I have argued elsewhere that if we continue to view the things we make and ourselves as separate from natural landscape, then we need a new definition to describe places that have been untouched by us. Does such a place exist anymore? Relatively speaking—in geological time—it is fairly recent that there existed whole tracts of land unvisited by human beings and unaffected by our creations. But, we now recognize that through gas emissions and our various uses of fossil fuels and other natural resources, among many other things, the whole of the surface of planet has been touched by the increase of temperatures that greenhouse gasses causes. Despite this fact, it has been my conjecture that we need a new word to describe tracts of land that were once untouched by man, in order to more fully understand our impact.
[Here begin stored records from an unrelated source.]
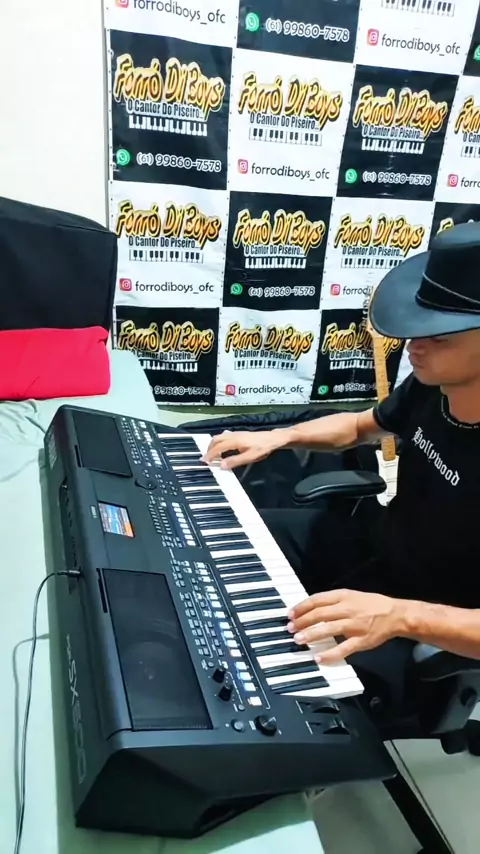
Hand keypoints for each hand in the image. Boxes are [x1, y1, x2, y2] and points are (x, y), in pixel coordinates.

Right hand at [201, 429, 286, 469]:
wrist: (273, 439)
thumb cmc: (262, 448)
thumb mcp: (249, 457)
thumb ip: (234, 461)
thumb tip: (221, 465)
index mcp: (234, 441)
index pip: (217, 448)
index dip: (209, 455)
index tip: (204, 461)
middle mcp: (233, 436)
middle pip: (216, 440)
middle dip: (209, 449)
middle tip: (207, 458)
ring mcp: (236, 434)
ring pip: (219, 437)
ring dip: (214, 445)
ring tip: (213, 454)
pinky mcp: (239, 434)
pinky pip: (224, 437)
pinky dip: (219, 442)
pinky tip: (223, 448)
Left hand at [287, 588, 407, 662]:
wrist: (395, 614)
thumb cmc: (371, 604)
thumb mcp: (351, 595)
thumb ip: (333, 601)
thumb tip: (311, 608)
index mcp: (343, 596)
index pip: (317, 600)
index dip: (302, 607)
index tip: (290, 614)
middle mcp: (347, 609)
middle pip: (320, 614)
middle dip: (302, 621)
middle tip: (290, 628)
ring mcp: (354, 626)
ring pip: (328, 629)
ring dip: (311, 634)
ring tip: (298, 639)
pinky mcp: (361, 641)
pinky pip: (343, 649)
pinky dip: (330, 654)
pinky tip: (318, 658)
I call this term a “landview.” The word landscape is an artistic term, that we have all taken for granted, that specifically emphasizes the creative acts involved in land forming, be they natural, pictorial or manmade. This fact is curious and shortsighted given our definition of nature. The ecological term landview emphasizes seeing, understanding and respect.
The artists of Sublime Climate have wittingly called for a change of heart, and a change in the way we view land and the ways in which we inhabit land. In many ways, Sublime Climate has been a “declaration of interdependence” and a manifesto for a collective separation from not people, but past ideologies. What is sublime is the scale and scope of what this suggests for all of us. The artists of Sublime Climate recognize the human need to evolve our views of nature, land and our place in the balance. Perhaps, with such redefinition and the accompanying need for new and relevant re-organizing principles that inspire further shifting—which, this show suggests—we may all collectively move in concert to reclaim the planet.
Todd Bartel
Gallery Director, Curator
Thompson Gallery
[1]
Roots: Miracles Below, Doubleday, Garden City, NY, 1968, p. 86.